Daniel Ortega, nicaragüense con quienes los progres de nuestro país se disputaban el espacio para hacerse fotografías, preside un Gobierno que oprime a su pueblo de forma más encarnizada que Somoza, un dictador psicótico. Hoy Nicaragua es más pobre que entonces, está más aislada del resto de naciones y se desangra poco a poco para enriquecer a unas pocas familias. Peor que entonces.
A sangre y fuego
Y así podríamos seguir, enumerando revolucionarios que derrocaron a sangre y fuego regímenes opresores para sustituirlos por otros similares. Una vez en el poder, aquellos que ilusionaron con sus mensajes y sacrificios se han corrompido hasta resultar dictadores peores que aquellos que depusieron.

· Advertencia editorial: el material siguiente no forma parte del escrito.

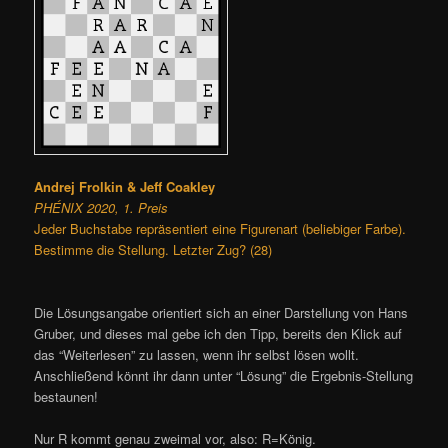
Andrej Frolkin & Jeff Coakley
PHÉNIX 2020, 1. Preis
Jeder Buchstabe repräsentiert eine Figurenart (beliebiger Farbe).
Bestimme die Stellung. Letzter Zug? (28)
Die Lösungsangabe orientiert sich an einer Darstellung von Hans
Gruber, und dieses mal gebe ich den Tipp, bereits den Klick auf
das “Weiterlesen” zu lassen, wenn ihr selbst lösen wollt.
Anschließend könnt ihr dann unter “Lösung” die Ergebnis-Stellung
bestaunen!
Nur R kommt genau zweimal vor, also: R=König.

El problema, pues, es el poder y los medios que se utilizan para llegar a él y mantenerse. La violencia en muchas ocasiones, la mentira, el abuso. Una vez en el poder, se beneficia a la familia, a los del propio partido, a los correligionarios, mientras se exprime al resto de la sociedad.
Contra todo eso advirtió Jesús, a ese mensaje fueron fieles quienes de veras le han pro-seguido. Martin Luther King, monseñor Romero, Gandhi, apóstoles de la no violencia, de una vida austera y entregada a los otros, mártires por la paz y la justicia. Quizás no eran las figuras más glamurosas de nuestra juventud, no daban voces, no imponían su criterio sin escuchar, no gritaban consignas ni agitaban pancartas, no demonizaban a sus adversarios, no emitían afirmaciones apodícticas, no levantaban muros.
El camino de Jesús
Todo lo contrario: tendían la mano, dejaban puertas abiertas al entendimiento, ofrecían un camino de liberación y conversión. No es un camino sencillo o fácil, ni gratuito. Exige renuncias, sufrimientos, noches sin sueño, esfuerzo y sacrificio. Pero es el camino de Jesús.
En la juventud nos deslumbraba la efectividad, la eficacia, la rapidez en la consecución de objetivos que parecían justos. Más tarde, nos hemos dado cuenta de que nada justifica el uso de la violencia, de la extorsión, del secuestro y el asesinato. La violencia nunca puede ser un buen compañero de camino.
Recen por los enfermos y por quienes les cuidan, y por este país. Ya no sé cuándo podré escribir una nueva entrada, así que disfruten lo que puedan del verano.